The ship arrived, and we were eagerly expecting to finally have a good lunch and coffee and enjoy a cruise on the North Sea for the first time ever. We made reservations for the on-board restaurant called “Catch Me if you can”. This ticket allows you to enjoy a rich, typical Scandinavian lunch with plenty of fish, sea fruits, meat, potato dish accompanied with sauces. There were plentiful choices of deserts, fruits, ice-cream and even cheese for French palates. Ice-cream was the preferred choice for most, and after the bellies were filled, everyone was walking around with a cup of ice-cream. After about an hour the restaurant was deserted and the few left enjoyed the cruise with beers on the table.
Some went to visit the casino, some went for shopping in the duty-free shop, while others went out on the deck for a smoke. The stormy clouds that gathered in Hirtshals when we departed were already left behind and as we advanced, the sun popped out amid the clouds. We´ve been on cruises before, but they were short ones, mostly on Lake Balaton. Being out on the sea was a different feeling. A strong cold wind was hitting us, ready to blow you off the deck directly into the sea for the deep waters to swallow you in the blink of an eye.
We soon lost sight of land and were swinging lightly on the waves for hours until we caught the sight of the Norwegian shores. The sun was setting, and we rolled out of the ferry and stepped on Norwegian land. The words ˝Der echte Norden˝ - meaning “The real north” - came to my mind: here we are, we arrived in the land of the Vikings which has the most Northern point of Europe.
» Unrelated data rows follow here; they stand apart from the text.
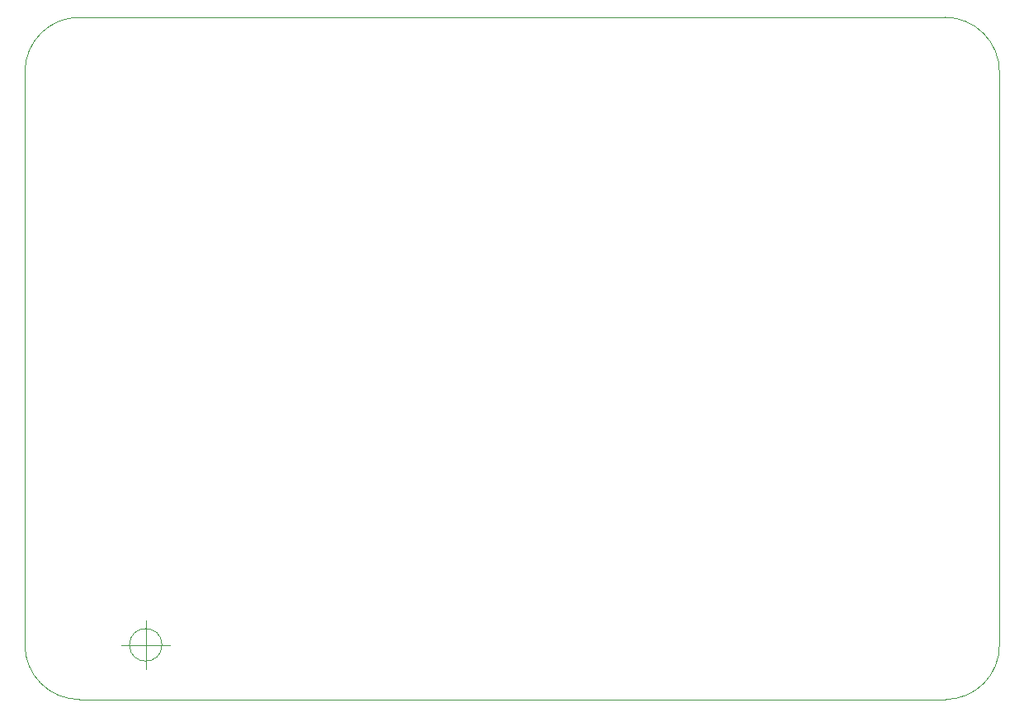
<source format=gm1>
%TF.GenerationSoftware,KiCad,Pcbnew,6.0.9+dfsg-1*%
%TF.CreationDate,2022-12-03T23:10:24+00:00*%
%TF.ProjectId,Token_Ring_MAU,546f6b65-6e5f-4526-996e-675f4d41552e,rev?*%
%TF.SameCoordinates,Original*%
%TF.FileFunction,Profile,NP*%
%FSLAX46Y46*%
G04 Gerber Fmt 4.6, Leading zero omitted, Abs format (unit mm)*
G04 Created by KiCad (PCBNEW 6.0.9+dfsg-1) date 2022-12-03 23:10:24*
%MOMM*%
%LPD*%
G01*
G04 APERTURE LIST*
%TA.AperFunction,Profile*%
%ADD10C,0.100000*%
%TD*%
G04 APERTURE END LIST*
D10*
X100000000Y-114400000D02*
G75*
G03*
X105600000Y-120000000I5600000J0D01*
G01*
X105600000Y-50000000D02*
G75*
G03*
X100000000Y-55600000I0J-5600000D01*
G01*
X194500000Y-120000000D02*
G75*
G03*
X200000000Y-114400000I-50000J5550000D01*
G01*
X200000000Y-114400000D02*
X200000000Y-55600000D01*
X100000000Y-55600000D02*
X100000000Y-114400000D01*
X200000000Y-55600000D02*
G75*
G03*
X194400000Y-50000000I-5600000J0D01*
G01*
X105600000Y-120000000D02*
X194500000Y-120000000D01*
X105600000Y-50000000D02*
X194400000Y-50000000D01*
X114066666Y-114400000D02*
G75*
G03*
X114066666Y-114400000I-1666666J0D01*
G01*
X109900000Y-114400000D02*
X114900000Y-114400000D01*
X112400000Y-111900000D02*
X112400000Y-116900000D01*
M02*

</source>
About a 100kms drive was ahead of us to reach the hotel and after a small halt at a gas station we set out on the road again. Darkness fell upon the city, but the road was lit even after we left the populated area. It would have been an ideal situation if the road was lit the entire way, but soon we left the main road and the speed limit went from 90 km/h to only 60 or 50. At some point the GPS got literally lost and directed us to a dead end. Despair grew on us as we searched for a way out in the dark, in the middle of nowhere. We hit the road again, now with the instructions of 2 GPS-es and soon we found ourselves on a road with no railings and narrowing down to one lane. Yet the traffic was going in both directions. Where the speed limit was 80km/h we could barely advance with 60 and where the limit was 60, we were jolting with 40. It looked like we were ahead of a long night and while we could have travelled this distance in less than an hour on a German or Danish road, it took us almost 3 hours in these untamed parts of Norway. We had no idea what was awaiting us the following days…
After 3 hours of creeping along on winding single lane roads, along some unknown fjord and wood covered hills, we eventually arrived at the hotel, where the host received us with a slightly clumsy politeness.

After check-in we fell into the couch relieved and content to have completed the second day of our adventurous journey.